### Task material:
========================================
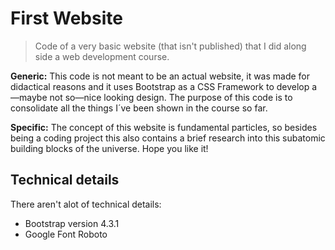 # First Website

> Code of a very basic website (that isn't published) that I did along side a web development course.

**Generic:** This code is not meant to be an actual website, it was made for didactical reasons and it uses Bootstrap as a CSS Framework to develop a—maybe not so—nice looking design. The purpose of this code is to consolidate all the things I´ve been shown in the course so far.

**Specific:** The concept of this website is fundamental particles, so besides being a coding project this also contains a brief research into this subatomic building blocks of the universe. Hope you like it!

## Technical details

There aren't alot of technical details:
- Bootstrap version 4.3.1
- Google Font Roboto
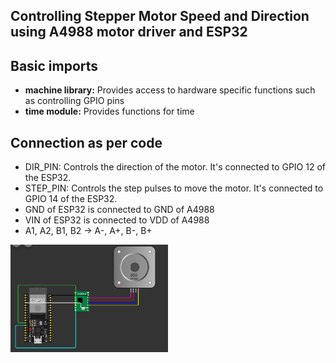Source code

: ## **Controlling Stepper Motor Speed and Direction using A4988 motor driver and ESP32**


## Basic imports
* **machine library:** Provides access to hardware specific functions such as controlling GPIO pins
* **time module:** Provides functions for time






## **Connection as per code**
* DIR_PIN: Controls the direction of the motor. It's connected to GPIO 12 of the ESP32.
* STEP_PIN: Controls the step pulses to move the motor. It's connected to GPIO 14 of the ESP32.
* GND of ESP32 is connected to GND of A4988
* VIN of ESP32 is connected to VDD of A4988
* A1, A2, B1, B2 -> A-, A+, B-, B+


<img src="motot.png" alt="Stepper Motor Diagram" style="width:50%;">

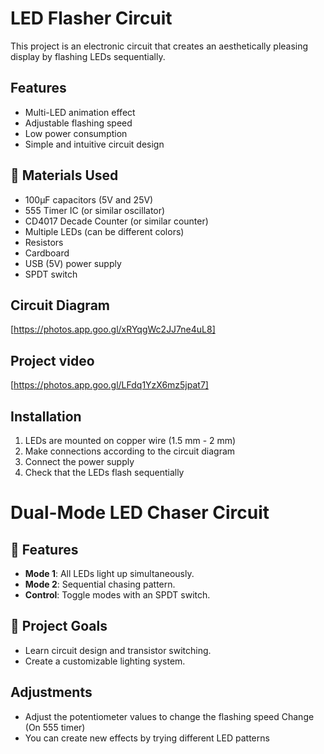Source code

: # LED Flasher Circuit

This project is an electronic circuit that creates an aesthetically pleasing display by flashing LEDs sequentially.

## Features

- Multi-LED animation effect
- Adjustable flashing speed
- Low power consumption
- Simple and intuitive circuit design

## 🔧 Materials Used

- 100μF capacitors (5V and 25V)
- 555 Timer IC (or similar oscillator)
- CD4017 Decade Counter (or similar counter)
- Multiple LEDs (can be different colors)
- Resistors
- Cardboard
- USB (5V) power supply
- SPDT switch

## Circuit Diagram

[https://photos.app.goo.gl/xRYqgWc2JJ7ne4uL8]

## Project video
[https://photos.app.goo.gl/LFdq1YzX6mz5jpat7]


## Installation

1. LEDs are mounted on copper wire (1.5 mm - 2 mm)
2. Make connections according to the circuit diagram
3. Connect the power supply
4. Check that the LEDs flash sequentially

# Dual-Mode LED Chaser Circuit  
## 📌 Features  
- **Mode 1**: All LEDs light up simultaneously.  
- **Mode 2**: Sequential chasing pattern.  
- **Control**: Toggle modes with an SPDT switch.  

## 🎯 Project Goals  
- Learn circuit design and transistor switching.  
- Create a customizable lighting system.  

## Adjustments

- Adjust the potentiometer values to change the flashing speed Change (On 555 timer)
- You can create new effects by trying different LED patterns
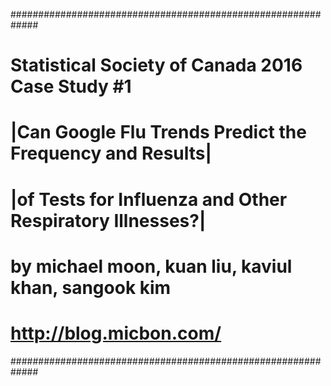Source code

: #############################################################
# Statistical Society of Canada 2016 Case Study #1          #
# |Can Google Flu Trends Predict the Frequency and Results| #
# |of Tests for Influenza and Other Respiratory Illnesses?| #
# by michael moon, kuan liu, kaviul khan, sangook kim       #
# http://blog.micbon.com/                                   #
#############################################################
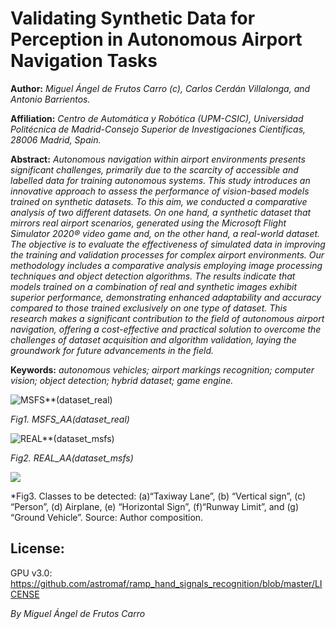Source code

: # Validating Synthetic Data for Perception in Autonomous Airport Navigation Tasks

**Author:** *Miguel Ángel de Frutos Carro (c), Carlos Cerdán Villalonga, and Antonio Barrientos.*

**Affiliation:** *Centro de Automática y Robótica (UPM-CSIC), Universidad Politécnica de Madrid-Consejo Superior de Investigaciones Científicas, 28006 Madrid, Spain.*


**Abstract:** *Autonomous navigation within airport environments presents significant challenges, primarily due to the scarcity of accessible and labelled data for training autonomous systems. This study introduces an innovative approach to assess the performance of vision-based models trained on synthetic datasets. To this aim, we conducted a comparative analysis of two different datasets. On one hand, a synthetic dataset that mirrors real airport scenarios,  generated using the Microsoft Flight Simulator 2020® video game and, on the other hand, a real-world dataset. The objective is to evaluate the effectiveness of simulated data in improving the training and validation processes for complex airport environments. Our methodology includes a comparative analysis employing image processing techniques and object detection algorithms. The results indicate that models trained on a combination of real and synthetic images exhibit superior performance, demonstrating enhanced adaptability and accuracy compared to those trained exclusively on one type of dataset. This research makes a significant contribution to the field of autonomous airport navigation, offering a cost-effective and practical solution to overcome the challenges of dataset acquisition and algorithm validation, laying the groundwork for future advancements in the field.*

**Keywords:** *autonomous vehicles; airport markings recognition; computer vision; object detection; hybrid dataset; game engine.*

<p align="center">

![MSFS**(dataset_real)](https://github.com/astromaf/Synth_Airport_Taxii/blob/main/02_Figures/GIF_test_MSFS_AA(dataset_real).gif "Real Test")

*Fig1. MSFS_AA(dataset_real)*

![REAL**(dataset_msfs)](https://github.com/astromaf/Synth_Airport_Taxii/blob/main/02_Figures/GIF_test_REAL_AA(dataset_msfs).gif "MSFS Test")

*Fig2. REAL_AA(dataset_msfs)*


![](https://github.com/astromaf/Synth_Airport_Taxii/blob/main/02_Figures/Fig322a_clases.png)

*Fig3. Classes to be detected: (a)“Taxiway Lane”, (b) “Vertical sign”, (c) “Person”, (d) Airplane, (e) “Horizontal Sign”, (f)“Runway Limit”, and (g) “Ground Vehicle”. Source: Author composition.

## License:
GPU v3.0: https://github.com/astromaf/ramp_hand_signals_recognition/blob/master/LICENSE

*By Miguel Ángel de Frutos Carro*
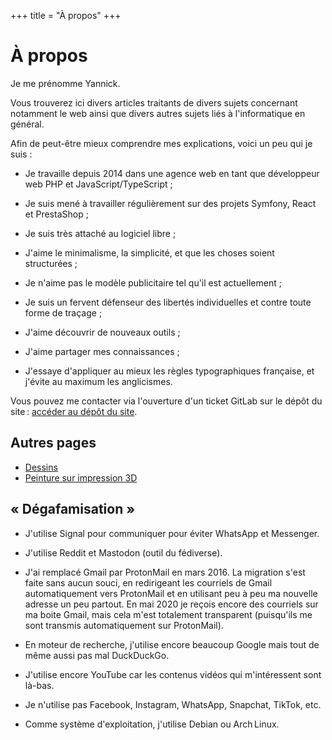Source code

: +++
title = "À propos"
+++

# À propos

Je me prénomme Yannick.

Vous trouverez ici divers articles traitants de divers sujets concernant notamment le web ainsi que divers autres sujets liés à l'informatique en général.

Afin de peut-être mieux comprendre mes explications, voici un peu qui je suis :

- Je travaille depuis 2014 dans une agence web en tant que développeur web PHP et JavaScript/TypeScript ;

- Je suis mené à travailler régulièrement sur des projets Symfony, React et PrestaShop ;

- Je suis très attaché au logiciel libre ;

- J'aime le minimalisme, la simplicité, et que les choses soient structurées ;

- Je n'aime pas le modèle publicitaire tel qu'il est actuellement ;

- Je suis un fervent défenseur des libertés individuelles et contre toute forme de traçage ;

- J'aime découvrir de nouveaux outils ;

- J'aime partager mes connaissances ;

- J'essaye d'appliquer au mieux les règles typographiques française, et j'évite au maximum les anglicismes.

Vous pouvez me contacter via l'ouverture d'un ticket GitLab sur le dépôt du site : [accéder au dépôt du site](https://codeberg.org/yannicka/yannicka-zola).

## Autres pages

- [Dessins](/dessins)
- [Peinture sur impression 3D](/peinture-impression-3d)

## « Dégafamisation »

- J'utilise Signal pour communiquer pour éviter WhatsApp et Messenger.

- J'utilise Reddit et Mastodon (outil du fédiverse).

- J'ai remplacé Gmail par ProtonMail en mars 2016. La migration s'est faite sans aucun souci, en redirigeant les courriels de Gmail automatiquement vers ProtonMail et en utilisant peu à peu ma nouvelle adresse un peu partout. En mai 2020 je reçois encore des courriels sur ma boite Gmail, mais cela m'est totalement transparent (puisqu'ils me sont transmis automatiquement sur ProtonMail).

- En moteur de recherche, j'utilise encore beaucoup Google mais tout de même aussi pas mal DuckDuckGo.

- J'utilise encore YouTube car les contenus vidéos qui m'intéressent sont là-bas.

- Je n'utilise pas Facebook, Instagram, WhatsApp, Snapchat, TikTok, etc.

- Comme système d'exploitation, j'utilise Debian ou Arch Linux.
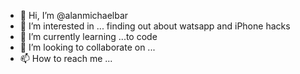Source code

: - 👋 Hi, I’m @alanmichaelbar
- 👀 I’m interested in ... finding out about watsapp and iPhone hacks
- 🌱 I’m currently learning ...to code 
- 💞️ I’m looking to collaborate on ...
- 📫 How to reach me ...

<!---
alanmichaelbar/alanmichaelbar is a ✨ special ✨ repository because its `README.md` (this file) appears on your GitHub profile.
You can click the Preview link to take a look at your changes.
--->
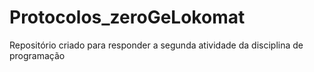 # Protocolos_zeroGeLokomat
Repositório criado para responder a segunda atividade da disciplina de programação

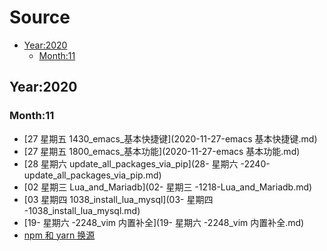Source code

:# Source

<!-- TOC Marked -->

* [Year:2020](#year:2020)
    - [Month:11](#month:11)

<!-- /TOC -->

## Year:2020

### Month:11

- [27 星期五 1430_emacs_基本快捷键](2020-11-27-emacs 基本快捷键.md)
- [27 星期五 1800_emacs_基本功能](2020-11-27-emacs 基本功能.md)
- [28 星期六 update_all_packages_via_pip](28- 星期六 -2240-update_all_packages_via_pip.md)
- [02 星期三 Lua_and_Mariadb](02- 星期三 -1218-Lua_and_Mariadb.md)
- [03 星期四 1038_install_lua_mysql](03- 星期四 -1038_install_lua_mysql.md)
- [19- 星期六 -2248_vim 内置补全](19- 星期六 -2248_vim 内置补全.md)
- [npm 和 yarn 换源](npm_和_yarn_换源.md)
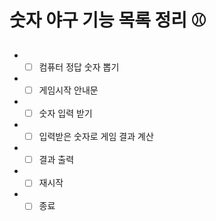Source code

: # 숫자 야구 기능 목록 정리 ⚾️

- -[ ] 컴퓨터 정답 숫자 뽑기
- -[ ] 게임시작 안내문
- -[ ] 숫자 입력 받기
- -[ ] 입력받은 숫자로 게임 결과 계산
- -[ ] 결과 출력
- -[ ] 재시작
- -[ ] 종료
========================================
Take the records above from their first line through the line with "## Basic imports" and set those lines down word for word, minus the pictures.

 # First Website

> Code of a very basic website (that isn't published) that I did along side a web development course.

**Generic:** This code is not meant to be an actual website, it was made for didactical reasons and it uses Bootstrap as a CSS Framework to develop a—maybe not so—nice looking design. The purpose of this code is to consolidate all the things I´ve been shown in the course so far.

**Specific:** The concept of this website is fundamental particles, so besides being a coding project this also contains a brief research into this subatomic building blocks of the universe. Hope you like it!

## Technical details

There aren't alot of technical details:
- Bootstrap version 4.3.1
- Google Font Roboto
Source code

: ## **Controlling Stepper Motor Speed and Direction using A4988 motor driver and ESP32**


## Basic imports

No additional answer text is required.